Many tools have been proposed for assessing the quality of studies for use in the context of a systematic review and elsewhere. Most tools are scales, in which various components of quality are scored and combined to give a summary score; or checklists, in which specific questions are asked (Jüni 2001).
In 1995, Moher and colleagues identified 25 scales and 9 checklists that had been used to assess the validity or ‘quality’ of randomized trials (Moher 1995, Moher 1996). These scales and checklists included between 3 and 57 items and were found to take from 10 to 45 minutes to complete for each study. Almost all of the items in the instruments were based on suggested or ‘generally accepted’ criteria that are mentioned in clinical trial textbooks. Many instruments also contained items that were not directly related to internal validity, such as whether a power calculation was done (an item that relates more to the precision of the results) or whether the inclusion and exclusion criteria were clearly described (an item that relates more to applicability than validity). Scales were more likely than checklists to include criteria that do not directly relate to internal validity.

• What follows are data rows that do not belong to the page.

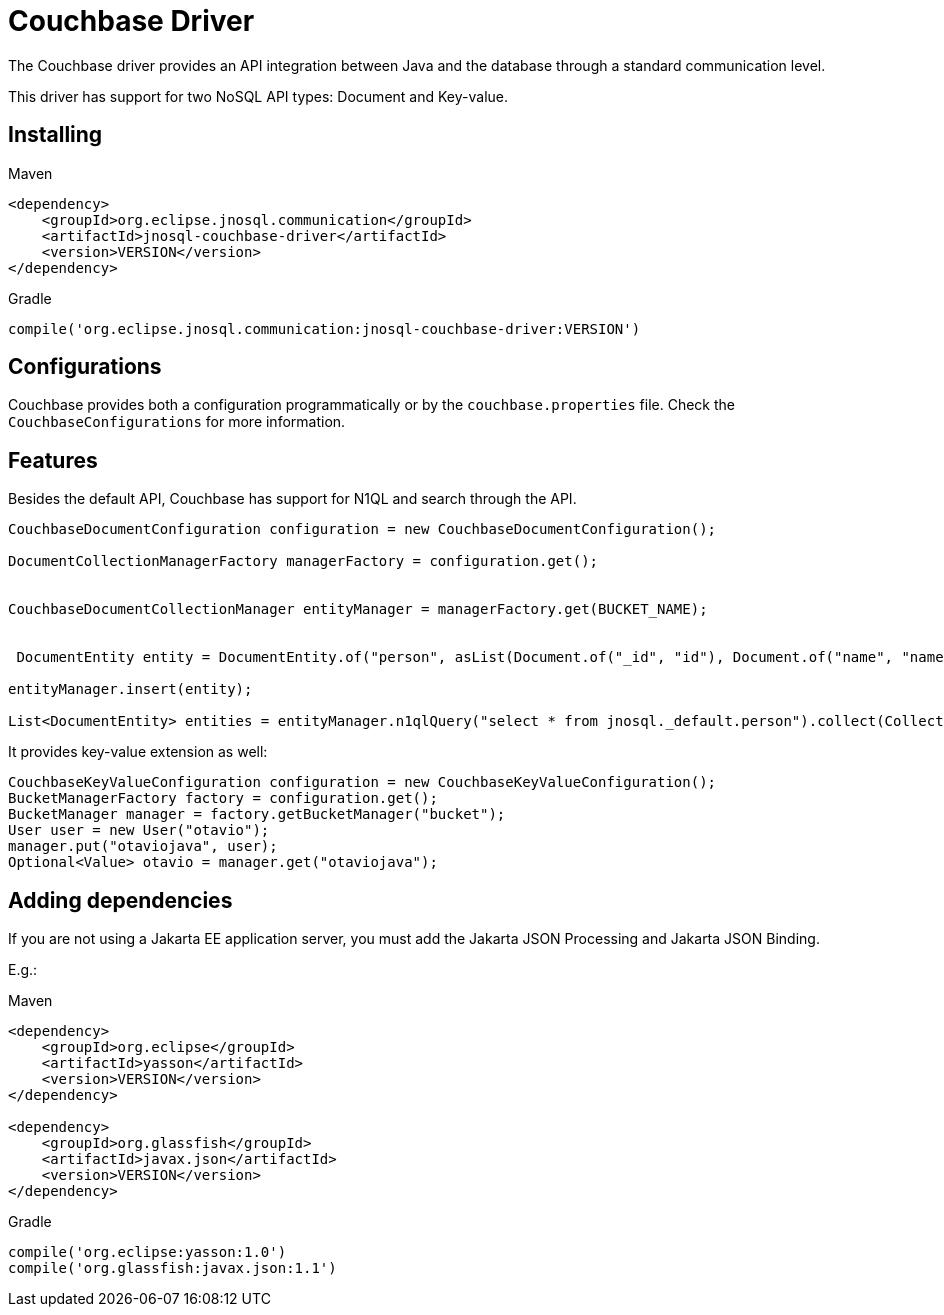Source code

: # Couchbase Driver

The Couchbase driver provides an API integration between Java and the database through a standard communication level.

This driver has support for two NoSQL API types: Document and Key-value.

== Installing

Maven
[source,xml]
----
<dependency>
    <groupId>org.eclipse.jnosql.communication</groupId>
    <artifactId>jnosql-couchbase-driver</artifactId>
    <version>VERSION</version>
</dependency>
----
Gradle
[source,groovy]
----
compile('org.eclipse.jnosql.communication:jnosql-couchbase-driver:VERSION')
----

== Configurations

Couchbase provides both a configuration programmatically or by the ```couchbase.properties``` file.
Check the ```CouchbaseConfigurations``` for more information.

== Features

Besides the default API, Couchbase has support for N1QL and search through the API.

[source,java]
----
CouchbaseDocumentConfiguration configuration = new CouchbaseDocumentConfiguration();

DocumentCollectionManagerFactory managerFactory = configuration.get();


CouchbaseDocumentCollectionManager entityManager = managerFactory.get(BUCKET_NAME);


 DocumentEntity entity = DocumentEntity.of("person", asList(Document.of("_id", "id"), Document.of("name", "name")));

entityManager.insert(entity);

List<DocumentEntity> entities = entityManager.n1qlQuery("select * from jnosql._default.person").collect(Collectors.toList());

----

It provides key-value extension as well:

[source,java]
----
CouchbaseKeyValueConfiguration configuration = new CouchbaseKeyValueConfiguration();
BucketManagerFactory factory = configuration.get();
BucketManager manager = factory.getBucketManager("bucket");
User user = new User("otavio");
manager.put("otaviojava", user);
Optional<Value> otavio = manager.get("otaviojava");
----

== Adding dependencies

If you are not using a Jakarta EE application server, you must add the Jakarta JSON Processing and Jakarta JSON Binding.

E.g.:

Maven
[source,xml]
----
<dependency>
    <groupId>org.eclipse</groupId>
    <artifactId>yasson</artifactId>
    <version>VERSION</version>
</dependency>

<dependency>
    <groupId>org.glassfish</groupId>
    <artifactId>javax.json</artifactId>
    <version>VERSION</version>
</dependency>
----
Gradle
[source,groovy]
----
compile('org.eclipse:yasson:1.0')
compile('org.glassfish:javax.json:1.1')
----
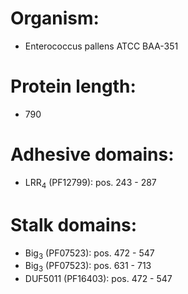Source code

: * Organism:
- Enterococcus pallens ATCC BAA-351
* Protein length:
- 790
* Adhesive domains:
- LRR_4 (PF12799): pos. 243 - 287
* Stalk domains:
- Big_3 (PF07523): pos. 472 - 547
- Big_3 (PF07523): pos. 631 - 713
- DUF5011 (PF16403): pos. 472 - 547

The Collaboration’s recommended tool for assessing risk of bias is neither a scale nor a checklist. It is a domain-based evaluation, in which critical assessments are made separately for different domains, described in Section 8.5. It was developed between 2005 and 2007 by a working group of methodologists, editors and review authors. Because it is impossible to know the extent of bias (or even the true risk of bias) in a given study, the possibility of validating any proposed tool is limited. The most realistic assessment of the validity of a study may involve subjectivity: for example an assessment of whether lack of blinding of patients might plausibly have affected recurrence of a serious condition such as cancer.